[pct-l] Plantar Fascitis
Richard Woods
wpseditor at charter.net
Fri Oct 20 13:32:34 CDT 2006
Thank you all for your input. Extremely valuable.
To recap, I trashed both feet last year on the trail, and have tried
all of the conservative treatments over the past year including
cortisone shots, ultrasound, PT and walking casts, yadayada. My right
foot feels more or less normal now, but the left has not responded.
Dull aching pain in the left heel, worse in the morning or after
sitting, exacerbated by walking/standing for long periods of time.
Plantar Fasciitis, but I'm in the 1% who don't seem to respond to the
standard therapies.
Here's feedback from the orthopedic specialist I visited yesterday:
Greg Lundeen, M.D. Orthopedic Surgeon, specializing in disorders of
the foot and ankle, and practicing at least part of the time out of
the University of Nevada, Reno Sports Medicine Center.
He considers my plantar fasciitis to be a symptom of an underlying
disorder.

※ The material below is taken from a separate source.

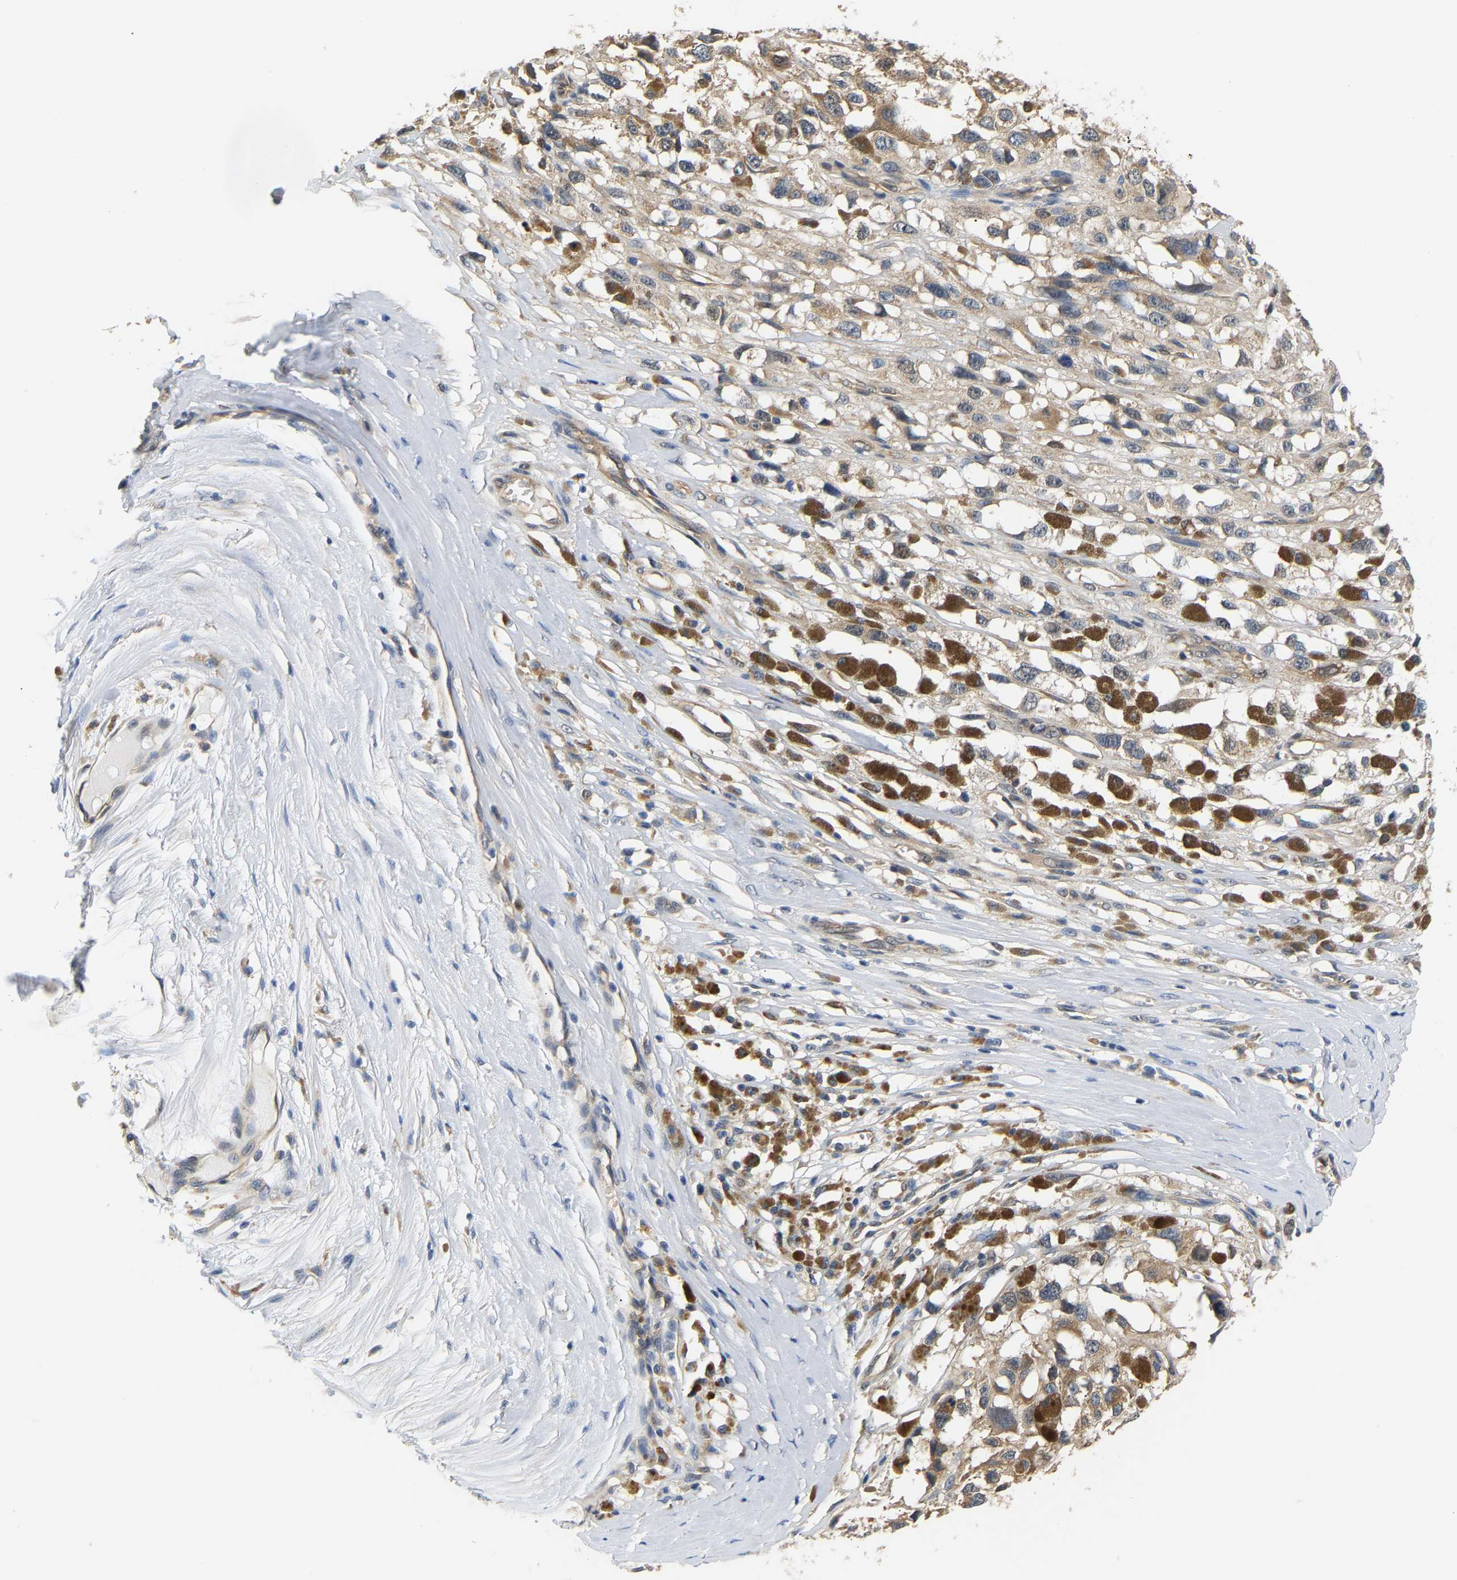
{"staining": {"intensity": "weak", "quantity": ">75%", "location": "cytoplasmic/membranous"}, "tissue": "melanoma", "cell_type": "Tumor cells", "image_type": "cancer", "snomed": [{"axis": "morphology", "description": "Malignant melanoma, Metastatic site"}, {"axis": "topography", "description": "Lymph node"}], "caption": "Immunohistochemistry of human malignant melanoma (metastatic site) exhibits low levels of weak cytoplasmic/membranous positivity in about >75% of tumor cells. Nuclei are stained in blue.", "gene": "ARHGEF12", "patient": {"sex": "male", "age": 59}}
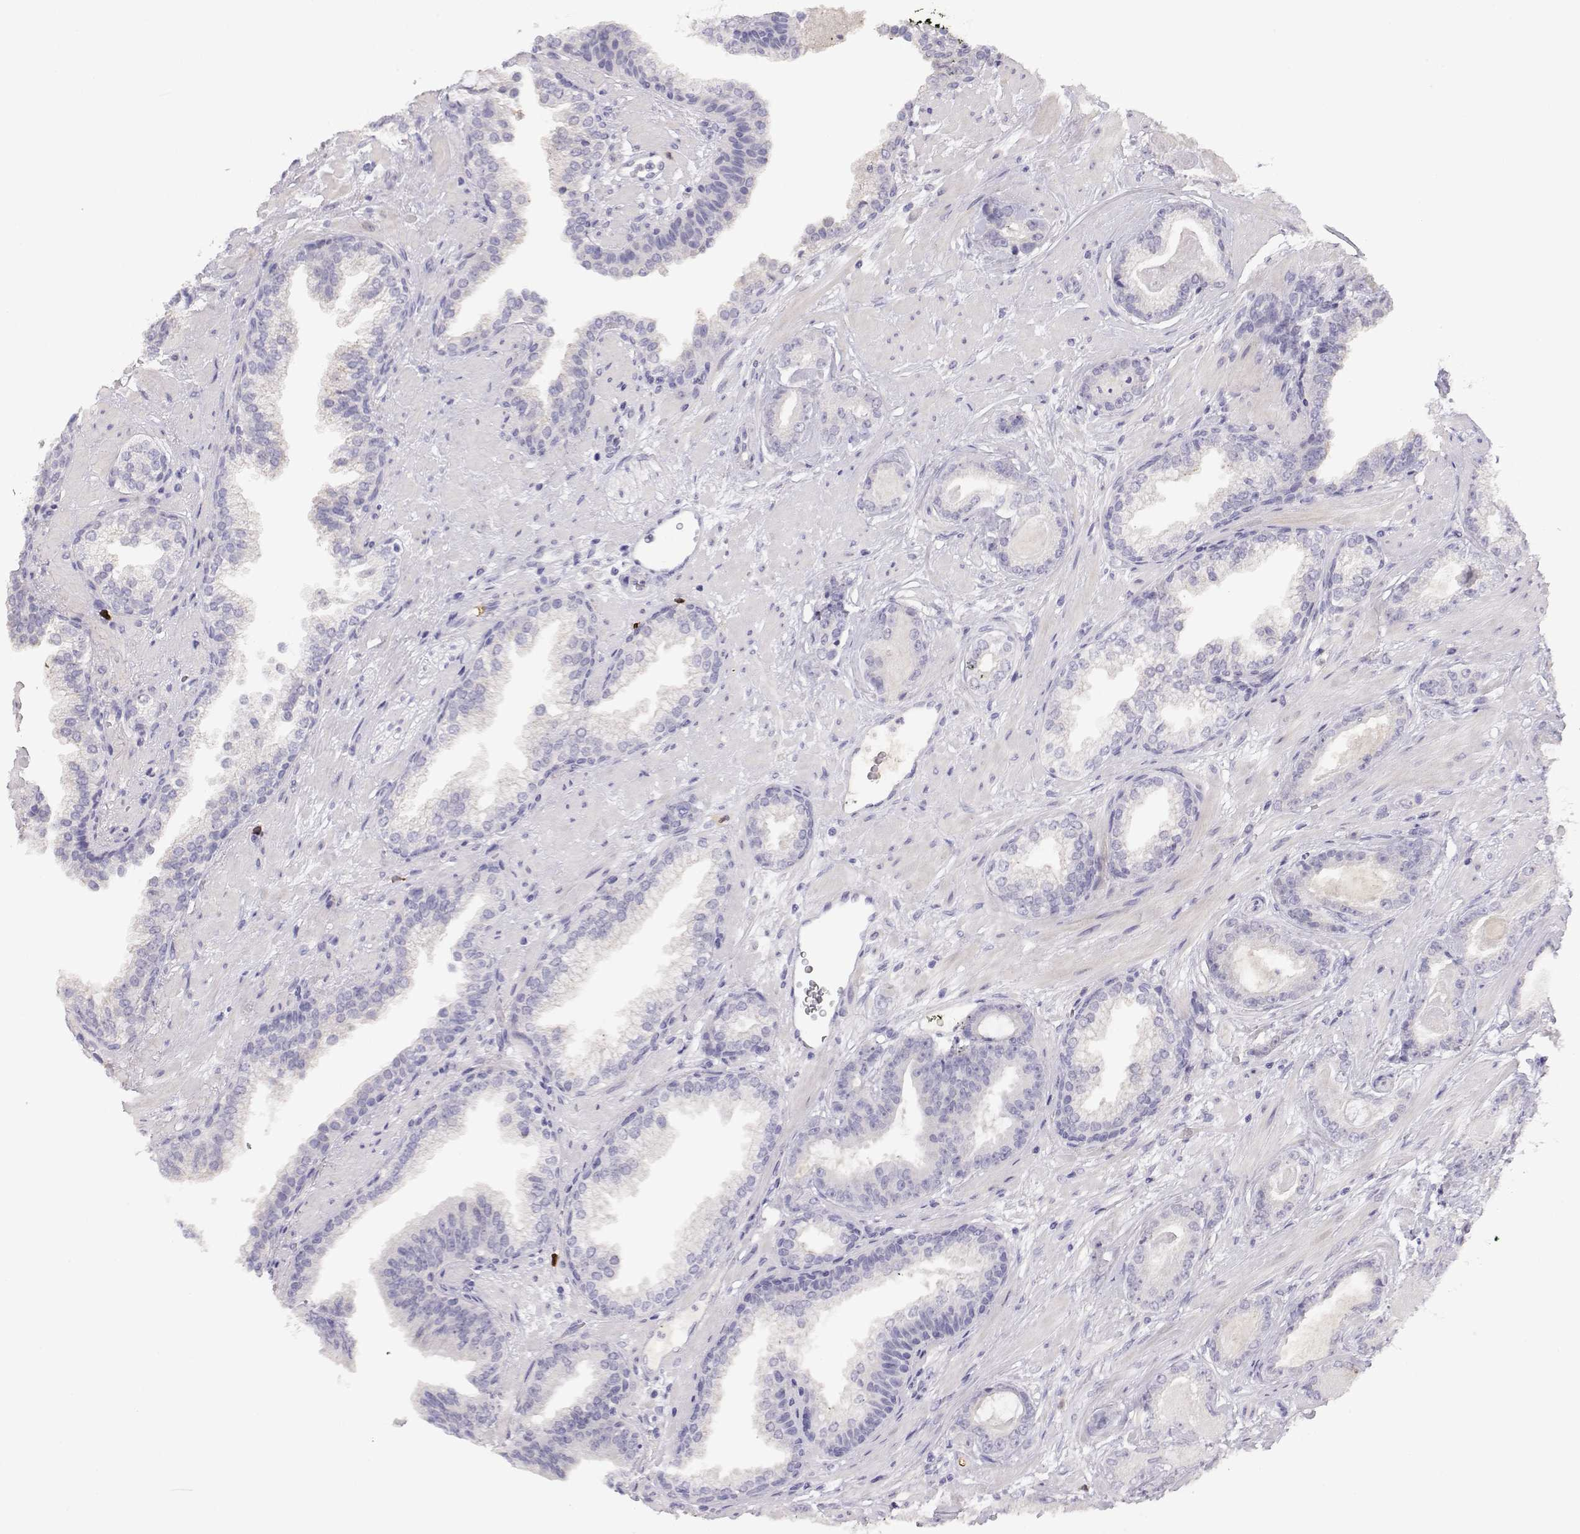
{"staining": {"intensity": "negative", "quantity": "none", "location": "none"}, "tissue": "prostate cancer", "cell_type": "Tumor cells", "image_type": "cancer", "snomed": [{"axis": "morphology", "description": "Adenocarcinoma, Low grade"}, {"axis": "topography", "description": "Prostate"}], "caption": "This micrograph is of prostate adenocarcinoma (low-grade) stained with IHC to label a protein in brown with the nuclei are counter-stained blue. There is no staining in tumor cells.", "gene": "CDHR1", "patient": {"sex": "male", "age": 61}}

I've had weak ankles all my life, especially my left. He
thinks that every time I roll an ankle, I start walking a bit
differently to compensate. Favoring the ankle puts abnormal stress on
the PF, and sooner or later I have a flare-up. Bingo.
Rooting around in my memory of that 65-miler last year, I do remember
rolling my left ankle early in the trip, somewhere around Meiss
Meadow. Intense pain passed, with no bruising this time, but it
remained tender. Northbound on the PCT, around Granite Chief I
finally admitted my feet were not doing well at all. So I called it
quits and bailed in Tahoe City.
My left ankle in particular is a three-time loser. I've had casts on
it from really bad sprains, and it's so weak that I choose boots with
high tops to support it.
My left foot is not responding to therapy to date, and he thinks that
I've not been stretching enough, and that I need some serious rehab
work on my ankle strength.
So in the next six weeks, I'm directed to:
- stretch my ankles and hamstrings for long, slow periods, not short
get-it-done-with bursts. Before getting out of bed in the morning,
loop a towel around each toe and pull back for two minutes, each
foot. He says this is just as effective as wearing a night splint,
which most people can't maintain anyway. True. I've not been able to
keep one on all night, without drugs to keep me asleep.
- Stand on one foot, toes on the edge of a step and allow my weight
to push the heel down, while my toes flex up toward my knee, hold for
five minutes per foot. (seems like five hours!)
- practice balancing on one foot, until I can do it for minutes at a
time, eyes closed, on something soft like a pillow. Repeat for other
foot. Purpose is to get my brain and ankle talking to one another,
while strengthening my ankle. This is a lot harder than it sounds.
- Use elastic bands for resistance training against rotation of my
toes outward from the heels. Start with easy amount of resistance/low
reps and work up to heavy/more reps.